Untitled, from the series Television Abstractions, 1968–1969, 1968–1969, Donald Blumberg, gelatin silver print
Courtesy of Donald R. and Grace Blumberg. Image: © Donald Blumberg
Transcript
[dynamic late 1960s inspired music]
Donald Blumberg 1968 was a very volatile year.
Female Narrator Martin Luther King was assassinated. Robert Kennedy was assassinated. The Vietnam war, and the protests against it, were in full swing…and Donald Blumberg was a photography teacher.
[music ends]
Donald Blumberg I was teaching in Buffalo at the time. The university was closed. The police had billeted the campus. There were no classes.

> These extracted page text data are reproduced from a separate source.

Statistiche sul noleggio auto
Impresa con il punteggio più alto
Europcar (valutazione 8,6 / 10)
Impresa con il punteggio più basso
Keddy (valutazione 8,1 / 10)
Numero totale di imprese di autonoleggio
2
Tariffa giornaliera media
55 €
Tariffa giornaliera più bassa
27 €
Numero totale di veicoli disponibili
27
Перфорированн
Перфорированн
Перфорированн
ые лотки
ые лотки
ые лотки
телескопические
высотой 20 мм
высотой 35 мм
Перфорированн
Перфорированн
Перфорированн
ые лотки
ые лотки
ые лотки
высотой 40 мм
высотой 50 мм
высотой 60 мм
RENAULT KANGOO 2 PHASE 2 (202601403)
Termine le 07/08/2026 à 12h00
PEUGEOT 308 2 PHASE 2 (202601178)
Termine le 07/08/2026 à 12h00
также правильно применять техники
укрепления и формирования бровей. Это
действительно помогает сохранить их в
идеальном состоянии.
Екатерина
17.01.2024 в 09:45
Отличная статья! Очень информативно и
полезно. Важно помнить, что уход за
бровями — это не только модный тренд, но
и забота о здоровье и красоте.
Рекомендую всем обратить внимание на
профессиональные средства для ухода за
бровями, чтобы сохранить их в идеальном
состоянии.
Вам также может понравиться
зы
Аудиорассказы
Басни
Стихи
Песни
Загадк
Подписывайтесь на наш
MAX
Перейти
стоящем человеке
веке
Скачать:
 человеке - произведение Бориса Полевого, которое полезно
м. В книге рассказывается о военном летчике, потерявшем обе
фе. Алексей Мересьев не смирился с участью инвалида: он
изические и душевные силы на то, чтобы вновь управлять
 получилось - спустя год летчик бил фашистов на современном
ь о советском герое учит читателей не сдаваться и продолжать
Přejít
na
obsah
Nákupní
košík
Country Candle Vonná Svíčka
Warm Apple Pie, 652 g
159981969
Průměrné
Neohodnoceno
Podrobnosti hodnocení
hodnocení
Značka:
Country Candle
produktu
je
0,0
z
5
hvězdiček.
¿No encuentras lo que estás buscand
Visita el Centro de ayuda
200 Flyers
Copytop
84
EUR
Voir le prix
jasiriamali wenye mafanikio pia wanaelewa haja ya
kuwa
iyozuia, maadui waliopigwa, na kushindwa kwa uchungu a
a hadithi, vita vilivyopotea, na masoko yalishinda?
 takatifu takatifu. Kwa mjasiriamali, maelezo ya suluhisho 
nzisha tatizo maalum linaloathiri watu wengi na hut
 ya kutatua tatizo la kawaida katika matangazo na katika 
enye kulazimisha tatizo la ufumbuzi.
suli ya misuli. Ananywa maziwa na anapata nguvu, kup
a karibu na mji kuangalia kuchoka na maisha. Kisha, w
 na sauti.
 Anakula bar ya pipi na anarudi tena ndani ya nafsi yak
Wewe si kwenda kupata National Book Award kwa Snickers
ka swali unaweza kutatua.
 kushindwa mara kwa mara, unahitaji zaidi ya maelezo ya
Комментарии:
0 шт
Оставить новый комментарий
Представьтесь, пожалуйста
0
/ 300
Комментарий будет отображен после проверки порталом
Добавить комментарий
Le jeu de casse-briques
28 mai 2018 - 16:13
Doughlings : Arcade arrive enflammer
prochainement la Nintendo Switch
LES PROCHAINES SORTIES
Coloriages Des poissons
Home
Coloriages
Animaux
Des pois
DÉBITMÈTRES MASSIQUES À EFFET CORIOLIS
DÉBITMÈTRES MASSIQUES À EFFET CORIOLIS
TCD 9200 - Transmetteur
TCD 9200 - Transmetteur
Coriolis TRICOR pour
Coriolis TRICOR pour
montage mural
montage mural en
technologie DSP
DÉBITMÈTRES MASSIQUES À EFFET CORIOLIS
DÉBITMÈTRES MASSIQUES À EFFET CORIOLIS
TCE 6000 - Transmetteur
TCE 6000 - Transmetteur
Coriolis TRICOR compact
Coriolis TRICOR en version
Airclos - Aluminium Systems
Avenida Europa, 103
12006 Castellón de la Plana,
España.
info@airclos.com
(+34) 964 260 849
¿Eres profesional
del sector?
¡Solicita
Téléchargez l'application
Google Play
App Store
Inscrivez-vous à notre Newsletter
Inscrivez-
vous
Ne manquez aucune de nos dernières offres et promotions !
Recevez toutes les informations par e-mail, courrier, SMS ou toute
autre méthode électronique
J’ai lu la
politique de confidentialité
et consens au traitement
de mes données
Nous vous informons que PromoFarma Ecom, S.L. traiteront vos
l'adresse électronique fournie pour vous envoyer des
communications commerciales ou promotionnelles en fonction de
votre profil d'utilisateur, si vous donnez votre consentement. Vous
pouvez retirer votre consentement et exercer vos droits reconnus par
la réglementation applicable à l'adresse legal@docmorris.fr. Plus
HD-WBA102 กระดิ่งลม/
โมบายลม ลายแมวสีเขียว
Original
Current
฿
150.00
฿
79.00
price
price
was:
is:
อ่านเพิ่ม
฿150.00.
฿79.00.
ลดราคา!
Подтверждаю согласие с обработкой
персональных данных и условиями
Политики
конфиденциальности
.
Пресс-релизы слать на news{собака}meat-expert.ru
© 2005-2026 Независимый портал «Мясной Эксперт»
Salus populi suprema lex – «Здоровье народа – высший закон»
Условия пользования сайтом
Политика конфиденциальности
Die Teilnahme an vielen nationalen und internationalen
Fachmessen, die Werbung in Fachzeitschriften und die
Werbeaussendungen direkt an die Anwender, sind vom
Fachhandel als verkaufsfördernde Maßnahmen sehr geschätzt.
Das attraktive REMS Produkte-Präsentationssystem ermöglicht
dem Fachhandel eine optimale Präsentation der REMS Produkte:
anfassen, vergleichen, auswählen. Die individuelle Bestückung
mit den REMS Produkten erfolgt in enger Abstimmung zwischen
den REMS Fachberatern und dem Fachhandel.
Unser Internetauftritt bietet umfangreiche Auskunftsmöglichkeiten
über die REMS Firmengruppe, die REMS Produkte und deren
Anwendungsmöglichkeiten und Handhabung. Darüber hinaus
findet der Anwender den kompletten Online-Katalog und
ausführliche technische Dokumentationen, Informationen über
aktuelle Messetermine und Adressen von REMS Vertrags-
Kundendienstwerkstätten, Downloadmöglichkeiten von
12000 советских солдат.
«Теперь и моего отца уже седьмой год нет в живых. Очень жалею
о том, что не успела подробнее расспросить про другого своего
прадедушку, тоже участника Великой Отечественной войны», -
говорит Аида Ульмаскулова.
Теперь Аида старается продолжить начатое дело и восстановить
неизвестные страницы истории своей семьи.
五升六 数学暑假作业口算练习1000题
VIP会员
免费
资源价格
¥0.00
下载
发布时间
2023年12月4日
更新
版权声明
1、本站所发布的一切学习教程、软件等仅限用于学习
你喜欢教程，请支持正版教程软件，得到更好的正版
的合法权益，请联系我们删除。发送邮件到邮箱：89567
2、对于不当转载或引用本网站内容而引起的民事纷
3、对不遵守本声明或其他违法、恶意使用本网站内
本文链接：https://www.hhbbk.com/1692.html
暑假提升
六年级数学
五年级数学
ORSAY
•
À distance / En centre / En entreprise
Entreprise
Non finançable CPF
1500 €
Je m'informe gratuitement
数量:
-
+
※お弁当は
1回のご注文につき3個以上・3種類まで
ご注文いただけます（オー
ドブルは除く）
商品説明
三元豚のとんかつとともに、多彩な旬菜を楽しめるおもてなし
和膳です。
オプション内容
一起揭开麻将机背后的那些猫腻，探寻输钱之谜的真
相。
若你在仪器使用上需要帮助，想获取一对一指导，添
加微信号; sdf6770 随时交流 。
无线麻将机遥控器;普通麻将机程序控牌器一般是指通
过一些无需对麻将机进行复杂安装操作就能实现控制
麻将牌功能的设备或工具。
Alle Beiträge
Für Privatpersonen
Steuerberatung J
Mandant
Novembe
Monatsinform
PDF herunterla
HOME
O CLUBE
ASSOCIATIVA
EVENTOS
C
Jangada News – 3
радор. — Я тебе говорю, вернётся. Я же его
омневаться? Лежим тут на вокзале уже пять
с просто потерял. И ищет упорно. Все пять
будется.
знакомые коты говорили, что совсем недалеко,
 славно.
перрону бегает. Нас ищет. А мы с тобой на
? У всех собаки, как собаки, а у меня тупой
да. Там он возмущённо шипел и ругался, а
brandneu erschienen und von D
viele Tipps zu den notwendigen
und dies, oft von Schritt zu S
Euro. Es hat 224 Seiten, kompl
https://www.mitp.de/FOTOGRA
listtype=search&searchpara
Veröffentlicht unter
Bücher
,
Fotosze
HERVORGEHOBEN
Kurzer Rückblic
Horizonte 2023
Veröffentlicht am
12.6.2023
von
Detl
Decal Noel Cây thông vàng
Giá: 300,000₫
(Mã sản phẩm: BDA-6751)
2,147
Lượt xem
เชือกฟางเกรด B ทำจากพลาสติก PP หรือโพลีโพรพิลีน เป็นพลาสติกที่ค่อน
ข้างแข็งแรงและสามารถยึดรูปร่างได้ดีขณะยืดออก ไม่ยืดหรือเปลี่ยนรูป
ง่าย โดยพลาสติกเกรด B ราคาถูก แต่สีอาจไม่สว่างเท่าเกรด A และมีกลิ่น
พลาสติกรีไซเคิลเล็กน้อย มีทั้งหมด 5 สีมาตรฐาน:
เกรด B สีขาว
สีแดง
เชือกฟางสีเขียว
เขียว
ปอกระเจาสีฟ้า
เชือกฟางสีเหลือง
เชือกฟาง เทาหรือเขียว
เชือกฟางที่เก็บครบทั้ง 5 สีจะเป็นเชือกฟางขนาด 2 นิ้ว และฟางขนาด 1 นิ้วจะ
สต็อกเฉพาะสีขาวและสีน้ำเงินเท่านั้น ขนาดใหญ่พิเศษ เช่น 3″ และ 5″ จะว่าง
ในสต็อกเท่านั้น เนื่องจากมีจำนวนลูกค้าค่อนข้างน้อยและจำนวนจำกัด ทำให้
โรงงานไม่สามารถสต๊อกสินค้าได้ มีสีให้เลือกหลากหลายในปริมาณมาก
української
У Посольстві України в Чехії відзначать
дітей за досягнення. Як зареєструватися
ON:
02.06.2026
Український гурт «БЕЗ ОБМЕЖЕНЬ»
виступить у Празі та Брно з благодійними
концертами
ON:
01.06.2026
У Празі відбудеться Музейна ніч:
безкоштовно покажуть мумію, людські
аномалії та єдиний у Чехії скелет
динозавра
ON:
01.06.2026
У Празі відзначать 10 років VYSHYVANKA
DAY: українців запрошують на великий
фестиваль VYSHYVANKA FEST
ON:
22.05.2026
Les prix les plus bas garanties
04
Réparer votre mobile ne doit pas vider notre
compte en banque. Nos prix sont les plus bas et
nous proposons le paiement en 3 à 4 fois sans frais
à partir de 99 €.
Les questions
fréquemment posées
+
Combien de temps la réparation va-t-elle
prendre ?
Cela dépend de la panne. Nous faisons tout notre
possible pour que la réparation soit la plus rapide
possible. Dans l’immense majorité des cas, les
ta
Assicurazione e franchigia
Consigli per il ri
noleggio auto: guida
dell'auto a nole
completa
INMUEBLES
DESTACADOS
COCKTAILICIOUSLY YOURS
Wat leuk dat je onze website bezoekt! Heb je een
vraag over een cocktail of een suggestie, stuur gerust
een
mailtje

Female Narrator But there was an arts festival. In the middle of the show, a group of police came by with clubs, chasing students who had been demonstrating on campus. What Blumberg witnessed changed him as an artist.
Donald Blumberg The students were clubbed in a stairwell. That was, to me, a very disturbing experience and it changed my attitudes about what a photographer should be doing. I felt it was no longer appropriate to make very lovely images that would add to the history of photography, and the only thing to do would be to make photographs that would have some contribution to the anti-war movement.
Female Narrator For material he turned to the news.
Donald Blumberg There was a constant stream of very significant news events on TV.
Female Narrator Blumberg began by distorting the screen images to make them look more abstract. Then he photographed them, arranged the negatives on glass, and printed them.
Donald Blumberg The basic concept of the mosaic pictures are taking disparate parts, fusing them into a single image and presenting them as a single image which can be read in multiple ways.
Female Narrator By fragmenting the story, Blumberg questions the narrative presented by the news. Though the images were temporal, Blumberg wanted them to last.
[dynamic late 1960s inspired music]
Donald Blumberg The images were made to fix the period. To fix the trauma that the troops were experiencing and to fix the trauma that people were experiencing at home. They are intended for people not to forget.